Titled The Breath of Empty Space, the show had been scheduled to open at the museum last week. MOCA has been closed since March in response to the Covid-19 pandemic.
The controversy has unfolded against the backdrop of massive protests against police violence and racial injustice in scores of American cities after the killing of George Floyd by the police in Minneapolis last month.
The museum says that the apology followed an earlier one it extended to Leonardo in March when it dropped the exhibition from its schedule. It said then that Cleveland activists and some museum staff members had signaled that “we were not prepared to engage with the lived experiences of pain and trauma that the work evokes”. Leonardo did not share the museum’s statement publicly at that time.
The second apology followed the release of a statement by Leonardo on Saturday saying he viewed the cancellation of the show as censorship. “I must make it clear that I was never given the opportunity to be included in outreach, and therefore, never had a moment to engage any community member regarding the show,” he wrote. “What has become evident to me since the receipt of this [March] letter, is that after grave mishandling of communication regarding the exhibition, institutional white fragility led to an act of censorship.” He noted that the show would have opened the previous day had it not been for the museum’s decision.
Leonardo emphasised that the drawings had elicited “nuanced and complex conversations” when The Breath of Empty Space was presented earlier this year at the Maryland Institute College of Art in Baltimore, where Freddie Grey, one of the police victims depicted in the show, died in 2015. The exhibition “posits a simple act of resistance: to excavate these optical memories, sifting through their noise,” a critic wrote in The Brooklyn Rail. “In his repeated drawings of news photographs surrounding violence against black men, Leonardo builds a system that questions a singular image’s capacity for truth-telling.”

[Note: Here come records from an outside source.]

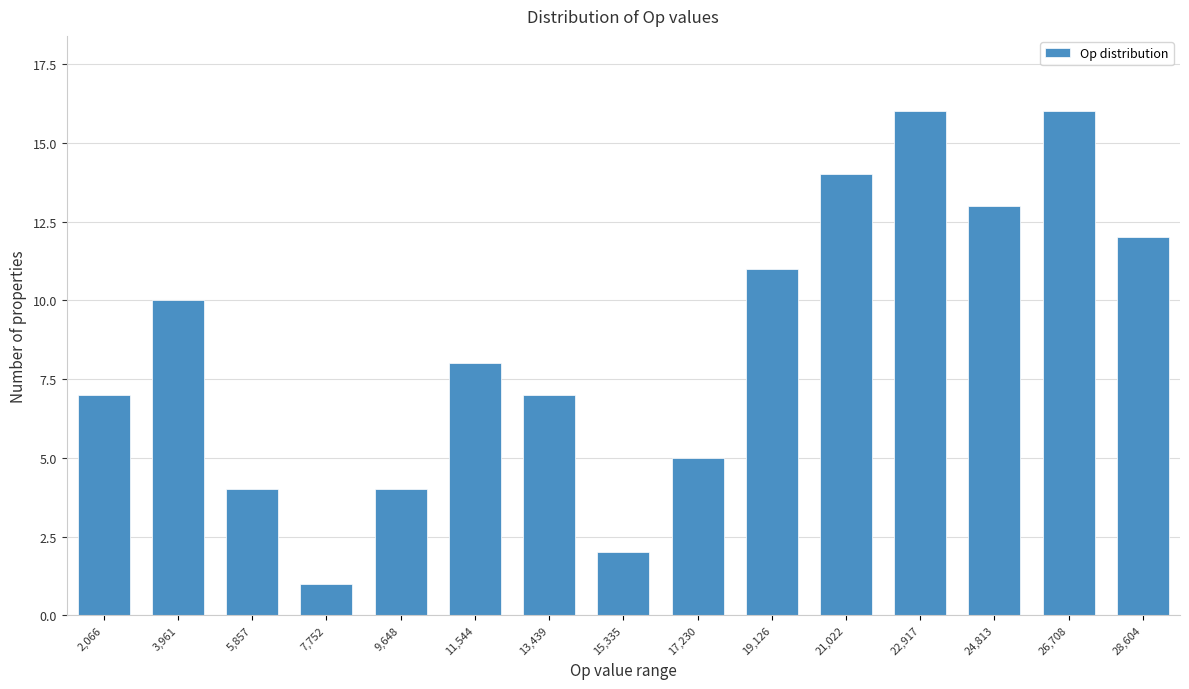

Reading left to right, what are all the values shown in this chart?

7	10	4	1	4	8	7	2	5	11	14	16	13	16	12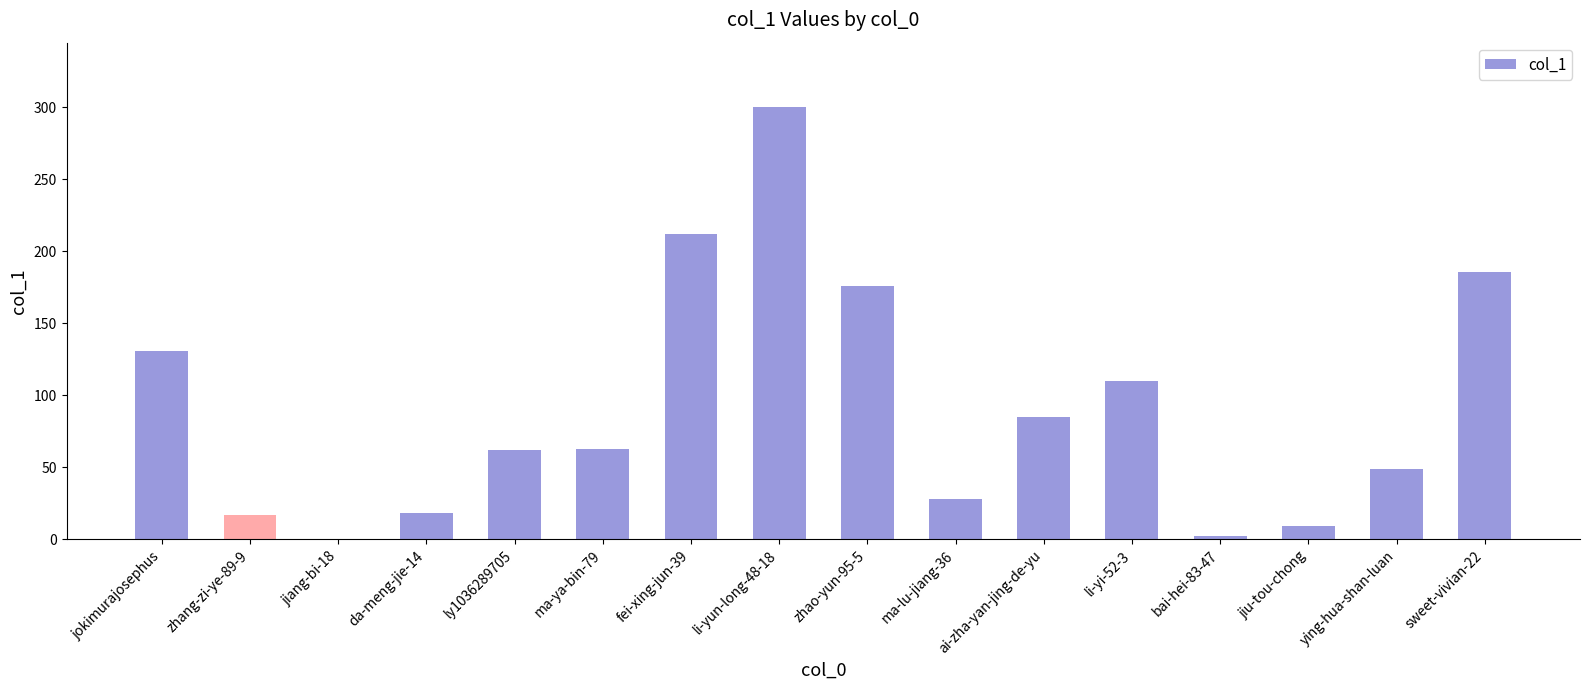

Which label corresponds to the largest value in the chart?

li-yun-long-48-18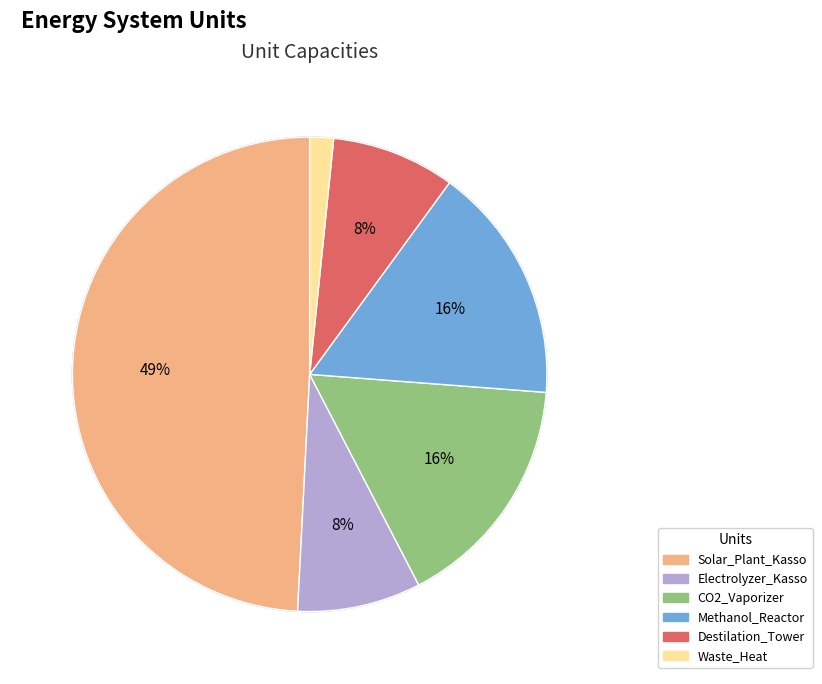

What percentage is NOT represented by CO2_Vaporizer?

83.8%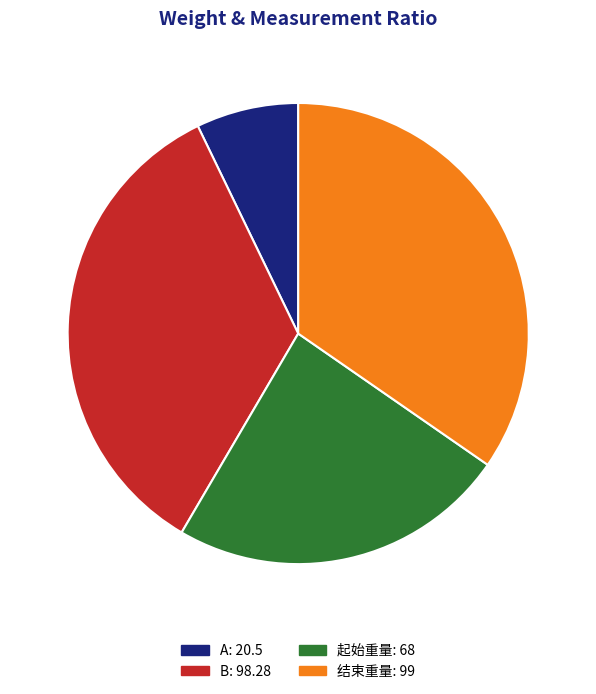

Does A represent more than half of the total?

No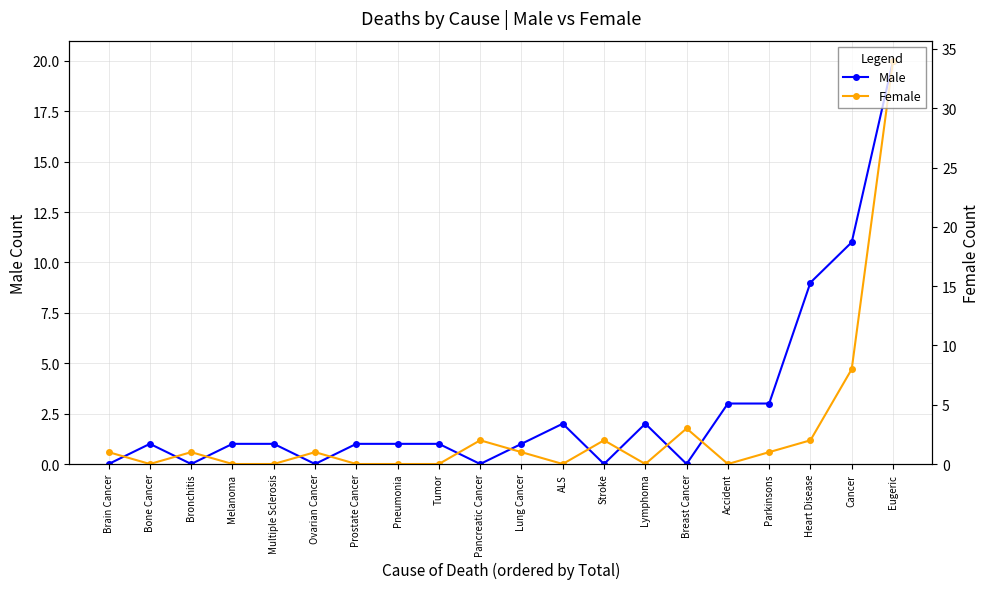

What is the sum of the Male values at Bronchitis and Accident?

3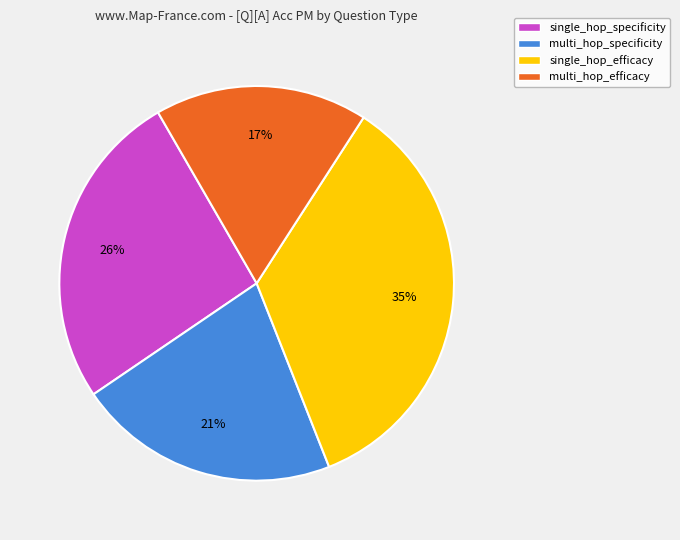

Rank the categories by value from lowest to highest.

multi_hop_efficacy, multi_hop_specificity, single_hop_specificity, single_hop_efficacy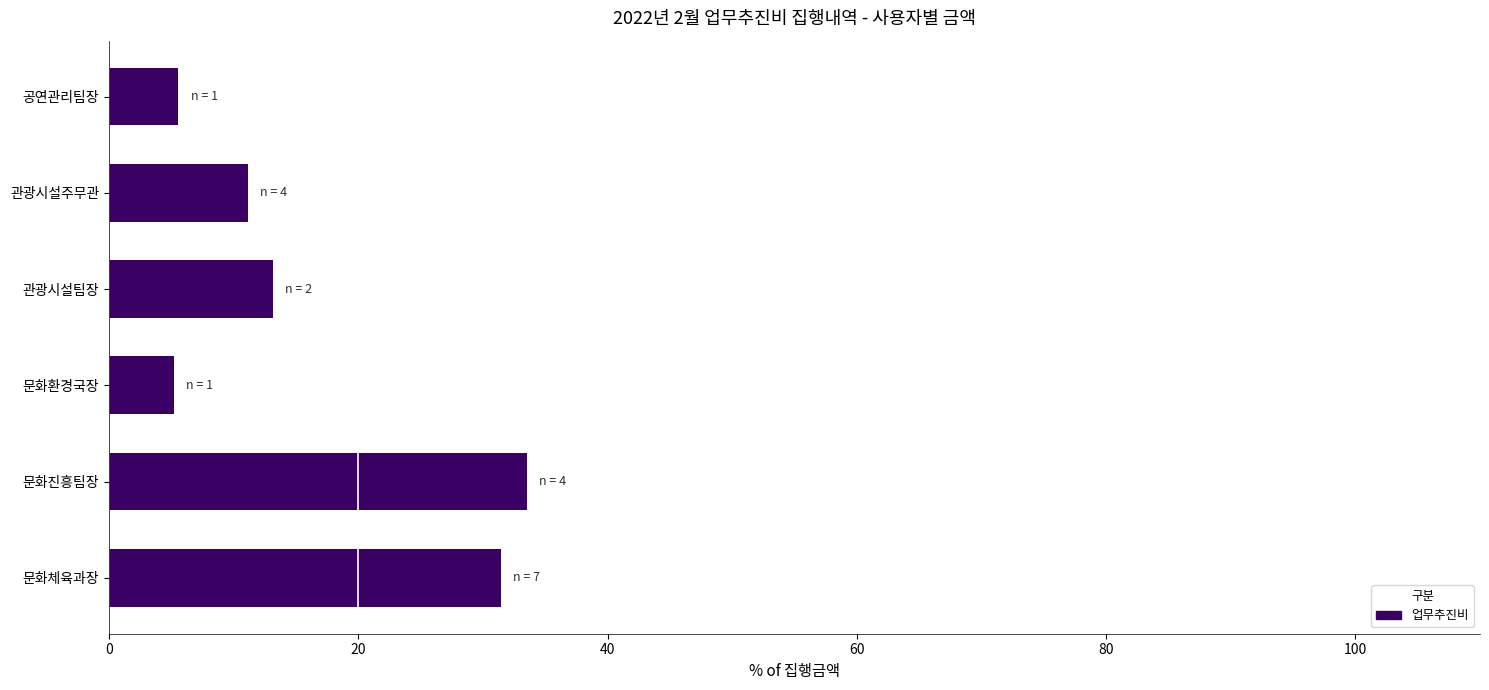

True or false: the data shows 31.4 at 문화체육과장.

True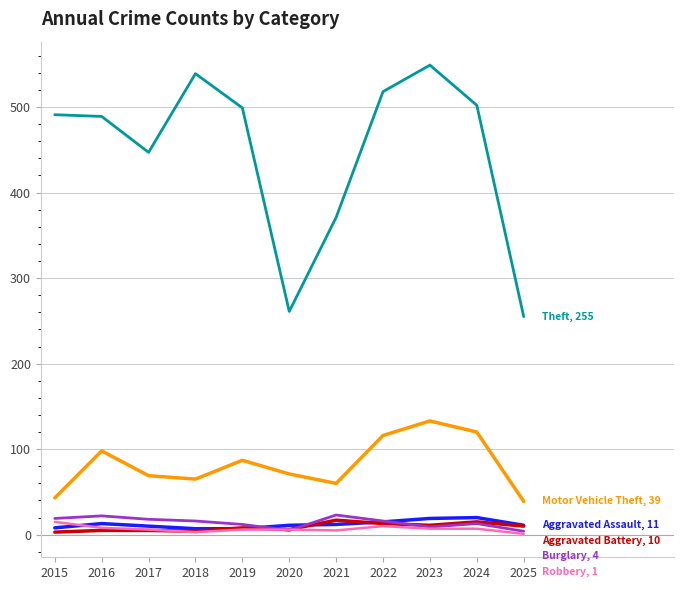

What is the maximum value shown in the chart?

549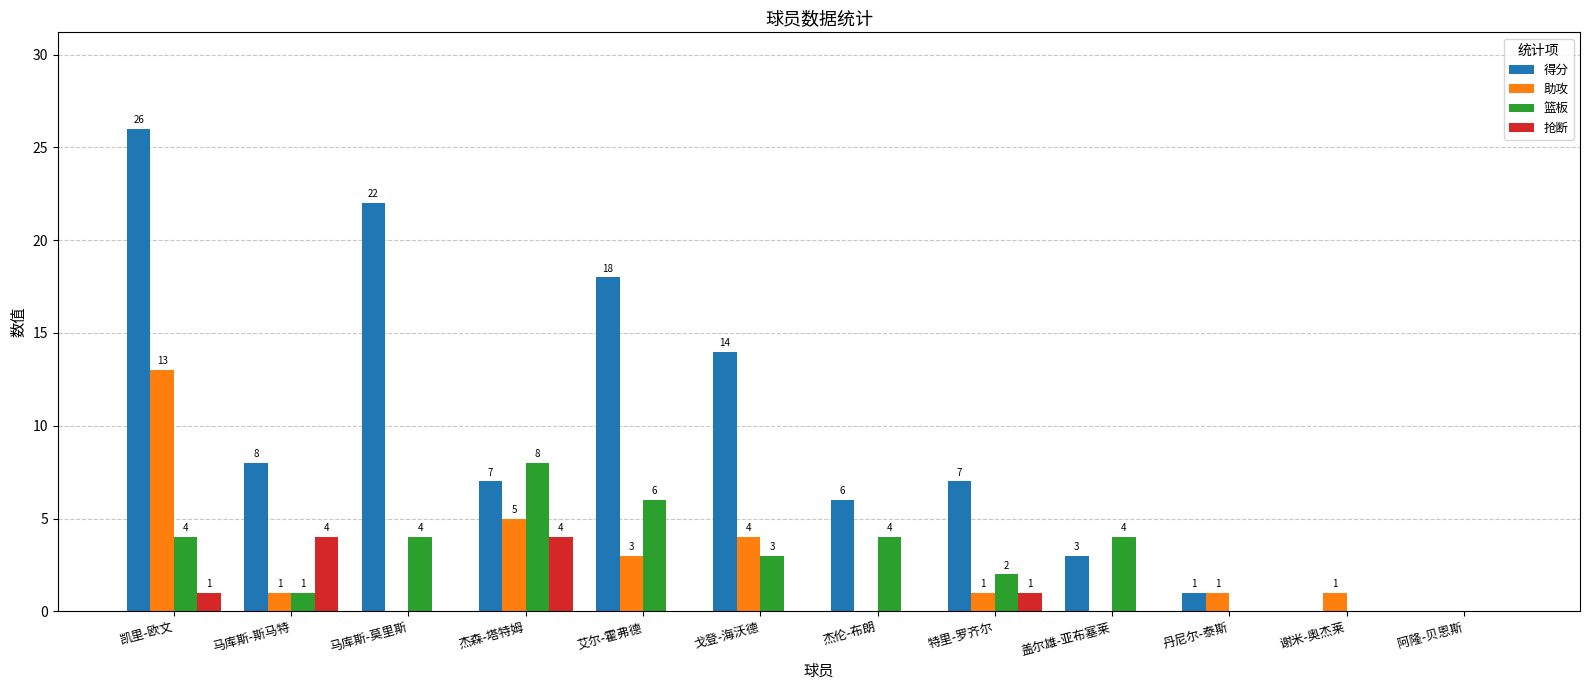

What is the sum of the 得分 values at 谢米-奥杰莱 and 杰森-塔特姆?

7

“While I lament missing the opportunity to engage folks in Cleveland, I know there is much more needed from me and much more to come,” Leonardo wrote in his statement. “If what we are bearing witness to in this current unveiling of systemic violence against black citizens, reminds us of anything, it is that as a country we have yet to reckon with the entrenched racism that I argue can only truly be located in people's bodies and psyches.”
“For now, I will tend to my family while I quietly build with the integrity I hold for myself and the possibilities I seek in my work to break white silence and force us, collectively, into a difficult, yet necessary process of interrogation,” he added.